La poesía, pues, como las demás cosas, tiene varias relaciones, y, consiguientemente, según el lado por donde se mire, parece que tiene diverso fin. Por esto los que sólo la han considerado por un lado le han asignado un fin solo, excluyendo los otros que podía tener según sus varías relaciones. Unos, pues, como nota Mazzonio, mirándola como arte imitadora, le han dado por fin la imitación y la semejanza; otros, considerándola como diversión, han dicho que su fin era el deleite; otros, haciéndola sierva y dependiente de la política y de la filosofía moral, han pretendido que fuese sólo dirigida a la utilidad; otros, bien miradas todas sus relaciones, son de opinión que puede tener tres diversos fines, que en realidad se reducen a dos, esto es, a la utilidad y al deleite, que considerados como en un compuesto forman el tercer fin de la poesía y el más perfecto. Ésta es la opinión que yo sigo en mi definición, siendo para mí de mucha fuerza y de mucho peso, demás de las razones evidentes que he notado, el mérito de los autores que la sostienen y confirman: Muratori49 es uno de ellos entre los modernos, y el grande Horacio entre los antiguos, que la expresó claramente en aquellos versos:


    Aut prodesse volunt, aut delectare Poetae,
Aut simul et jucunda et idonea dicere vitae.

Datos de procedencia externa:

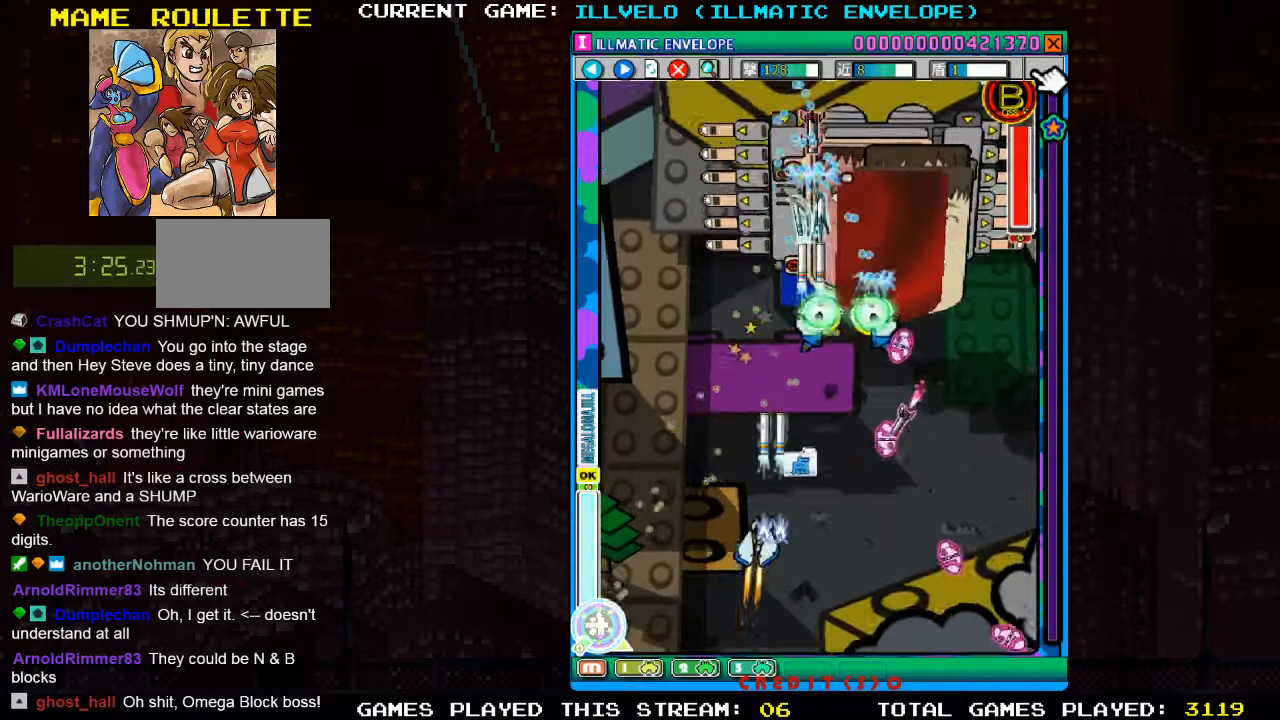
{"buttons": ["SQUARE"], "left_stick": "down-left", "events": [[66, "SQUARE", "up"], [133, "SQUARE", "down"], [166, "left_stick", "left"], [216, "SQUARE", "up"], [316, "SQUARE", "down"], [316, "left_stick", "down-left"], [400, "SQUARE", "up"], [483, "SQUARE", "down"]]}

Un poeta, pues, que considerare la poesía como arte subordinada a la moral y a la política, podrá muy bien proponerse por solo fin la utilidad en una sátira, en una oda, en una elegía; si la considerare como entretenimiento y diversión, podrá también, para divertir su ociosidad y la de sus lectores, tener por solo fin el deleite en un soneto, en un madrigal, en una canción, en una égloga, en unas coplas o en unas décimas; y si finalmente juzgare que ni la sola utilidad es muy bien recibida ni el solo deleite es muy provechoso, podrá asimismo, uniendo lo útil a lo dulce, dirigir sus versos al fin de enseñar deleitando, o deleitar enseñando, en un poema épico, en una tragedia o comedia.

Con acuerdo hemos asignado breves y cortas composiciones a la sola utilidad y al solo deleite, dejando y separando las grandes de la poesía épica y dramática para la unión y el compuesto de lo útil y lo deleitable. Porque como nuestra naturaleza es, por decirlo así, feble y enfermiza, y nuestro gusto descontentadizo, están igualmente expuestos a fastidiarse de la utilidad o estragarse por el deleite. Y así el discreto y prudente poeta no debe ni ser cansado por ser muy útil, ni ser dañoso por ser muy dulce: de lo primero se ofende el gusto, de lo segundo la razón. Un poema épico, una tragedia o una comedia, en quien ni a la utilidad sazone el deleite, ni al deleite temple y modere la utilidad, o serán infructuosos por lo que les falta, o serán nocivos por lo que les sobra: pues sólo del feliz maridaje de la utilidad con el deleite nacen, como hijos legítimos, los maravillosos efectos que, en las costumbres y en los ánimos, produce la perfecta poesía.